Abstract
We consider a periodic-review stochastic inventory problem in which demands for a single product in each of a finite number of periods are independent and identically distributed random variables. We analyze the case where shortages (stockouts) are penalized via fixed and proportional costs simultaneously. For this problem, due to the finiteness of the planning horizon and non-linearity of the shortage costs, computing the optimal inventory policy requires a substantial effort as noted in the previous literature. Hence, our paper is aimed at reducing this computational burden. As a resolution, we propose to compute “the best stationary policy.” To this end, we restrict our attention to the class of stationary base-stock policies, and show that the multi-period, stochastic, dynamic problem at hand can be reduced to a deterministic, static equivalent.
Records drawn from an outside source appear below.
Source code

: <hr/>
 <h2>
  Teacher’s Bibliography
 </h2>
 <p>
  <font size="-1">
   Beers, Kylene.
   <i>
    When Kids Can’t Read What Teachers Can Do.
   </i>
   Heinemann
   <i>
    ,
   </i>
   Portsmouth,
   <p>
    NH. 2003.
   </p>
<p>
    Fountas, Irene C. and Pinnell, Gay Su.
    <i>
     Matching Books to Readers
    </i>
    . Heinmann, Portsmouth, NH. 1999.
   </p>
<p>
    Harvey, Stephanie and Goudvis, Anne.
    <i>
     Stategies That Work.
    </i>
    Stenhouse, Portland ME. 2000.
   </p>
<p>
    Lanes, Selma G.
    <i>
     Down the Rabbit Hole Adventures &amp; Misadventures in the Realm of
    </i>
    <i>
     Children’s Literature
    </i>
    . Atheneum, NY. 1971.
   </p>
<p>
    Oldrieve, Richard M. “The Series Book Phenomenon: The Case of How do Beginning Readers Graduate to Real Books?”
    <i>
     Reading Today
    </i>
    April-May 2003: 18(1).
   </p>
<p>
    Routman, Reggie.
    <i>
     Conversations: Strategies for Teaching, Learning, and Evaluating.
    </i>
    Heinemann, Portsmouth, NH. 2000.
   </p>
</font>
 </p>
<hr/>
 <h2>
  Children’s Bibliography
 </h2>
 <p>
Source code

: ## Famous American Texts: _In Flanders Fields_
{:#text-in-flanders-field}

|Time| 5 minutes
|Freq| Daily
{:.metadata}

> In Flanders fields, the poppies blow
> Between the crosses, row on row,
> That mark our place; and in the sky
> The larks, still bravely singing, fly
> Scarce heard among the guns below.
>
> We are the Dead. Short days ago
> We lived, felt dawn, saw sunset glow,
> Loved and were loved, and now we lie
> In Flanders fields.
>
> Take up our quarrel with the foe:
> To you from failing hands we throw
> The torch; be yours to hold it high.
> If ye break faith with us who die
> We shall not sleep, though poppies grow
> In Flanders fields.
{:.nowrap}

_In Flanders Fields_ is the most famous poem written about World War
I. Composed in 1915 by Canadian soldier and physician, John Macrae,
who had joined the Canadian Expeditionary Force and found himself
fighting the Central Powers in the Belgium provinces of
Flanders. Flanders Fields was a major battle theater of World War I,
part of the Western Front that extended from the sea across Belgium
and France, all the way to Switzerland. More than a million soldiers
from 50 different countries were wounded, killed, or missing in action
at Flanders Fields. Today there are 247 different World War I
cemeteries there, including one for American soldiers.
Using this important result, we introduce a model for computing an optimal stationary base-stock policy for the finite horizon problem under consideration. Fundamental analytic conclusions, some numerical examples, and related research findings are also discussed.
Acknowledgment
This research was supported in part by NSF Grant CAREER/ DMI-0093654 and Natural Sciences and Engineering Research Council of Canada under Grant A5872.
Notes
aWe note that the results obtained in this paper are applicable for the case where there is a delay of, say, ν periods between ordering goods and receiving them. In this case, z n is not available to satisfy demand until period ν + n. The formulation given here can be modified in a straightforward fashion to handle the positive lead-time case as described in Ref.Citation13, pp. 75–79.